At the Reaching the Last Mile conference in Abu Dhabi, a panel of speakers yesterday warned of the disease’s spread and its resistance to some of the main drugs used to treat it.
Malaria is a life-threatening disease caused by parasites transmitted through the bite of infected female Anopheles mosquitoes.
According to the World Health Organisation, in 2015, 91 countries and areas had ongoing malaria transmission concerns and there were about 212 million cases and 430,000 deaths. Ninety per cent of cases and deaths were in sub-Saharan Africa that year.
“The malaria parasite is quickly developing resistance, which highlights the continued need for research and development. Innovations are crucial,” said Austin Burt, professor of evolutionary genetics at Imperial College and principal investigator of Target Malaria.
“Millions of lives have been saved but more tools and innovation are needed. The key features we are looking for are innovations that will reduce transmission and are inexpensive and feasible to deploy.”
Increased prevention and control measures have led to a 29 per cent reduction in malaria mortality rates globally since 2010. But earlier this year scientists warned of the rapid spread of “super malaria” in South-East Asia. The Mahidol-Oxford Tropical Medicine Research Unit in Bangkok said there was a danger the disease would become untreatable.

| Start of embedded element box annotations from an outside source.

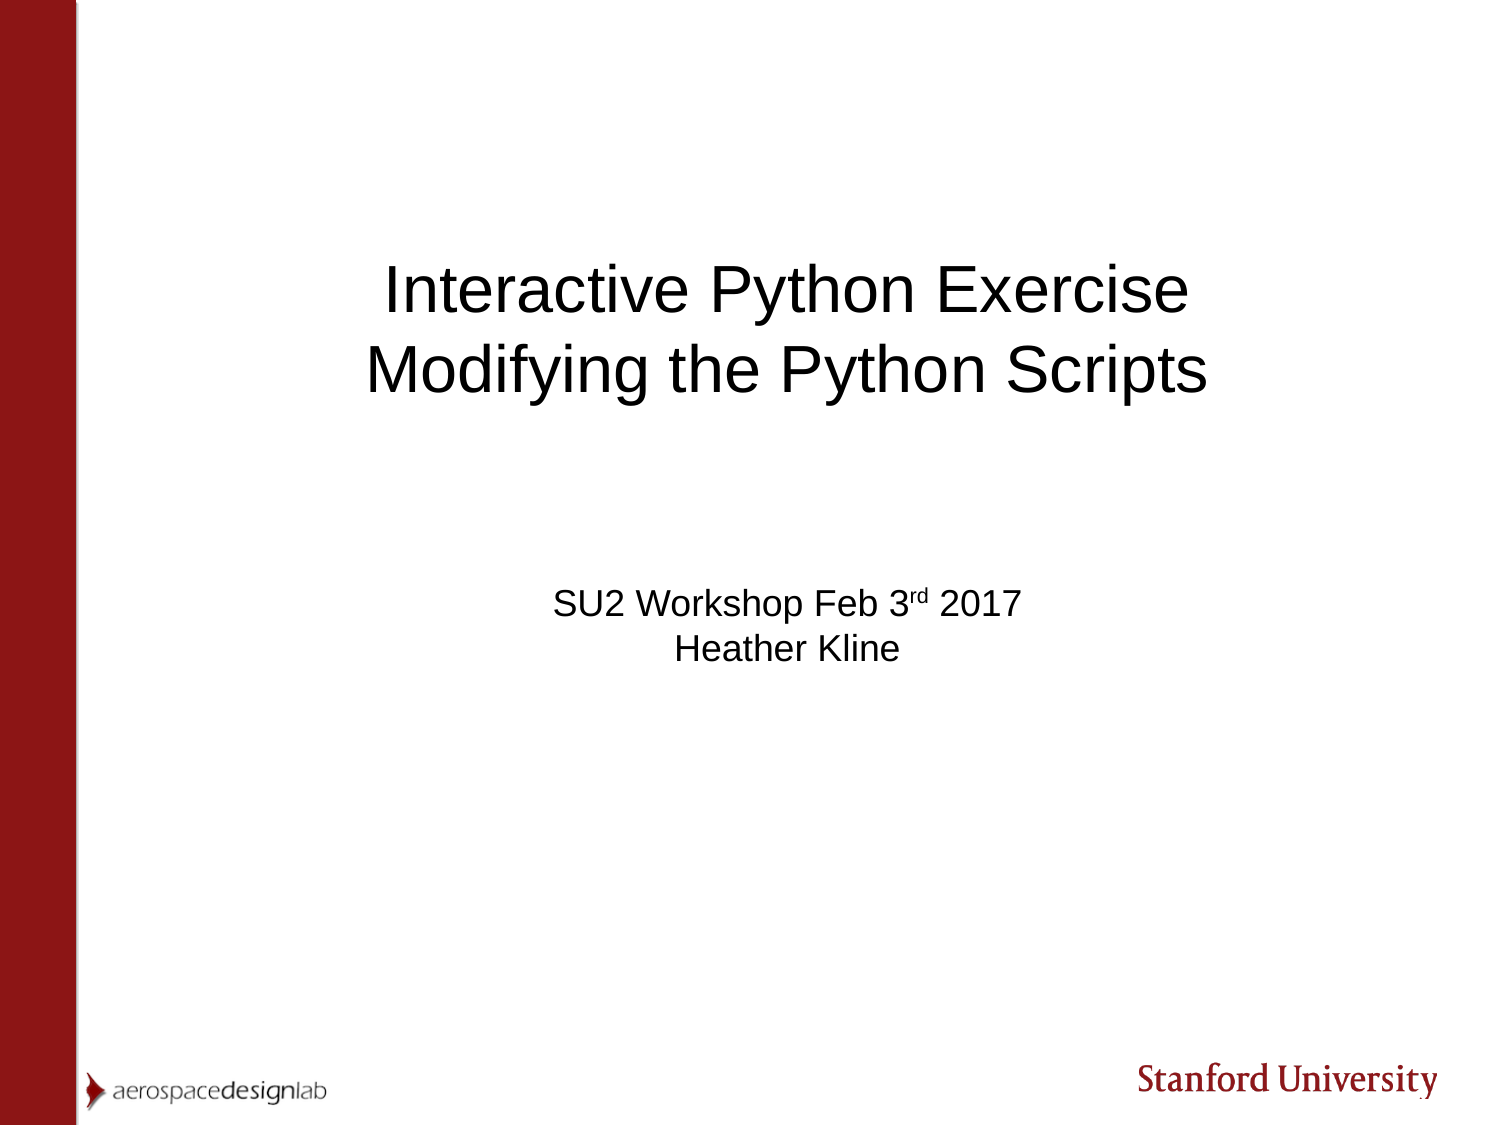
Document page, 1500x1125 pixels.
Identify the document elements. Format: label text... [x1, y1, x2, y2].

text_box Interactive Python Exercise Modifying the Python Scripts [155, 78, 1420, 574]
picture [82, 1071, 330, 1112]
text_box SU2 Workshop Feb 3rd 2017 Heather Kline [269, 571, 1305, 840]
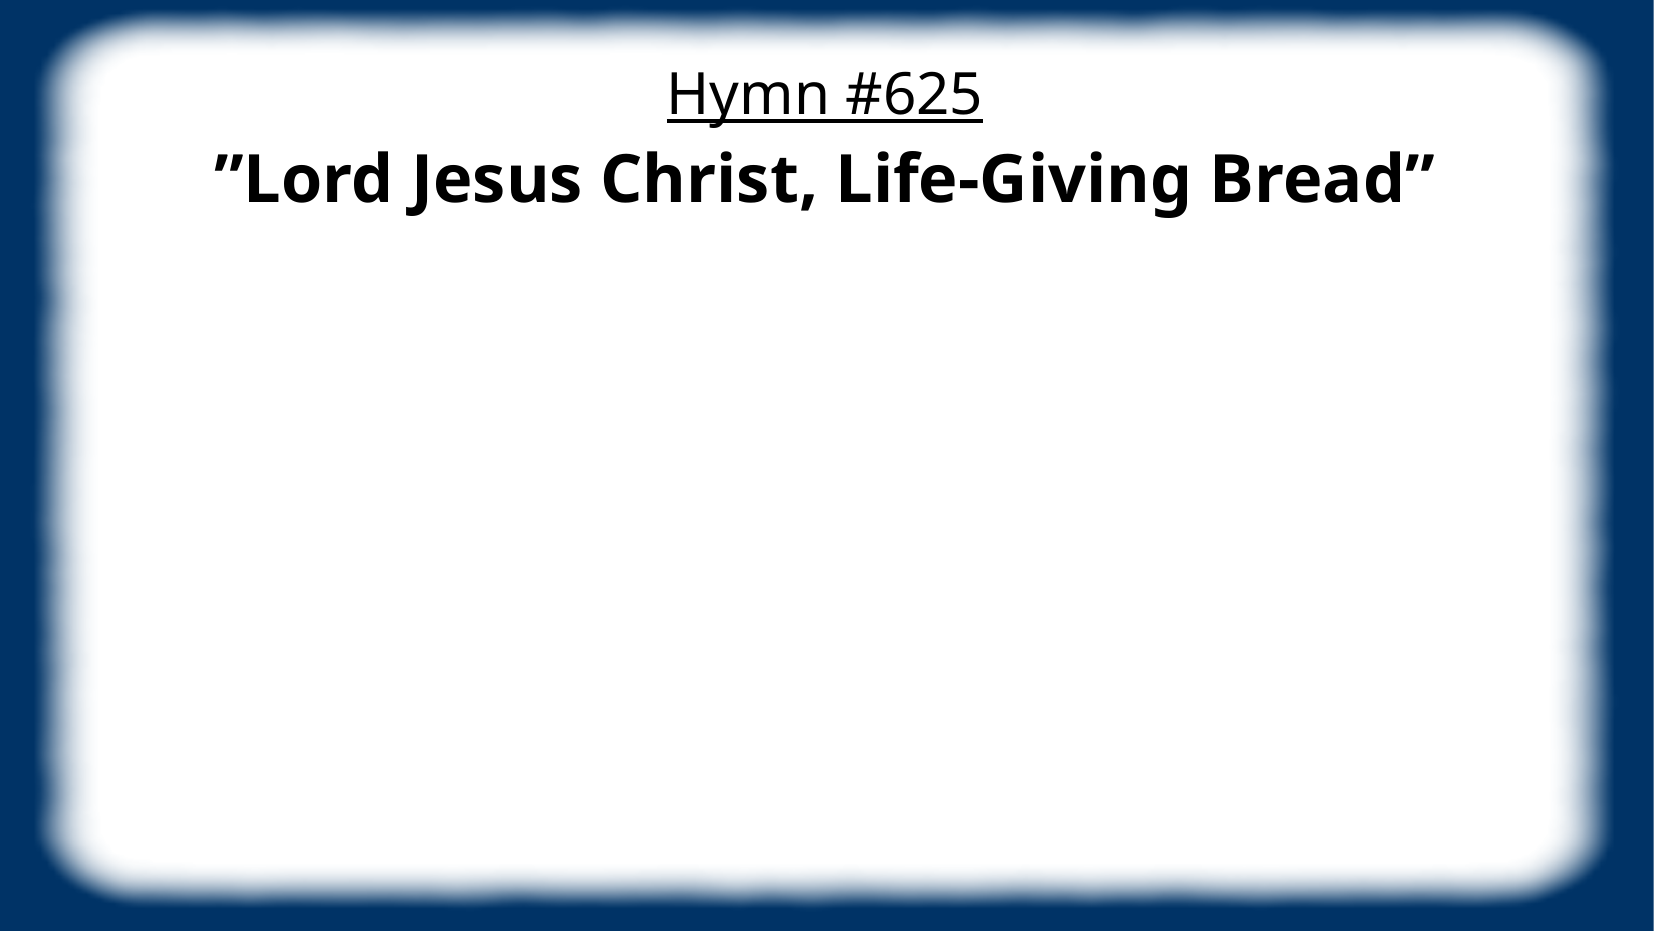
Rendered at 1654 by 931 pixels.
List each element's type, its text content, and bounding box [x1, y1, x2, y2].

picture [0, 0, 1654, 931]
text_box Hymn #625 ”Lord Jesus Christ, Life-Giving Bread” [60, 45, 1591, 226]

The first-choice treatment for malaria is artemisinin in combination with piperaquine, but the parasite has evolved to resist both and in Vietnam the drug fails a third of the time. In Cambodia it was closer to 60 per cent of the time.
“We need to eliminate malaria in at least 35 countries and are calling for a doubling for our funding and services, which will allow us to reduce malaria,” said Dr Pedro Alonso, the director of the WHO’s global malaria programme.

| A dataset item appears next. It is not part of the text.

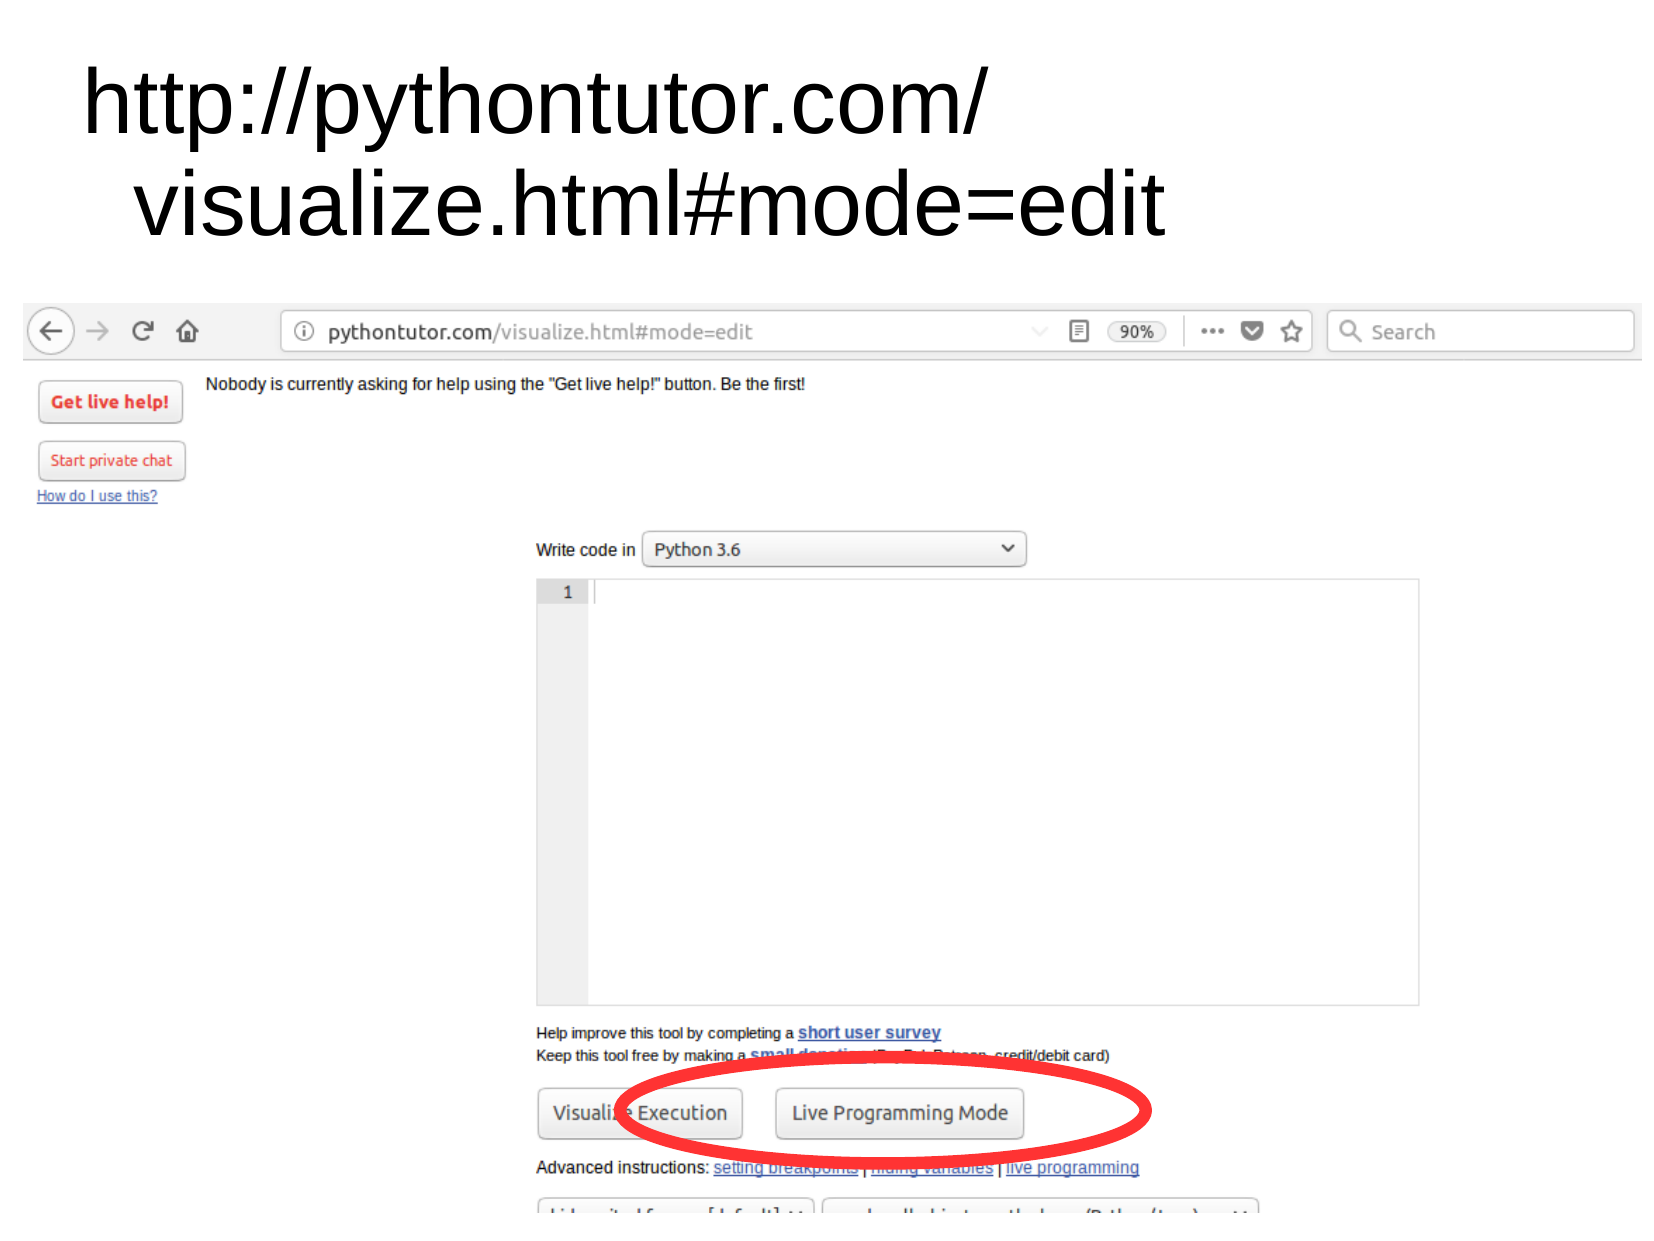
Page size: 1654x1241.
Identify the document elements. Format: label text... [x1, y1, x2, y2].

picture [23, 303, 1642, 1213]
title http://pythontutor.com/ visualize.html#mode=edit [82, 49, 1571, 257]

Funding has stalled at international and regional levels, he said, “and that translates into the lack of progress we have seen in the past years”.
“We are off track, we can get back on track, but we need support. I’m always horrified to see that 30 per cent of cases get treated. There is still 70 per cent who are not. We could do a lot better.”
Since 2011, Sheikh Mohammed bin Zayed, Crown Prince of Abu Dhabi and Deputy Supreme Commander of the Armed Forces, has donated US$30 million (Dh110m) towards eradicating malaria.
“Twice we eliminated but couldn’t sustain it. We had a bad experience. It is difficult to control,” said Sri Lanka’s minister of health, Dr Rajitha Harischandra Senaratne. “We need continuous campaigns and surveillance,” he said.
Dr Matshidiso Moeti, the WHO regional director for Africa, said that the UAE had made tremendous contributions through the Roll Back Malaria Partnership. Dr Maha Barakat, adviser to the Executive Office, Abu Dhabi Government, is a Roll Back Malaria Partnership board member.
“Efforts to fight malaria have started to slow and our concern is that it is reversing. The resources need to scale up,” Dr Moeti said. “There is funding coming from outside and the global fund but we want this to be a high political priority for the national authority.
“We want the presidents of countries where malaria is endemic to talk about malaria when they talk to the world fund about development – not just about roads and infrastructure. Those are important but when you have a large number of people sick with malaria that is bad for your economy; dying of malaria, that is even worse for your economies.”
The UAE, she said, could do several things – “mobilise leadership at a global level, in terms of the global decisions, so that the leaders of endemic countries allocate money themselves”.
“I would like to see a president, ask his minister, ‘why is this going on now?’ ‘What is going on?’
“What problems are you having? What are the issues in terms of resources or accountability? People like the Crown Prince [of Abu Dhabi] can remind world leaders that this is a priority, do something about it … and keep this on the international and global health agenda,” Dr Moeti said.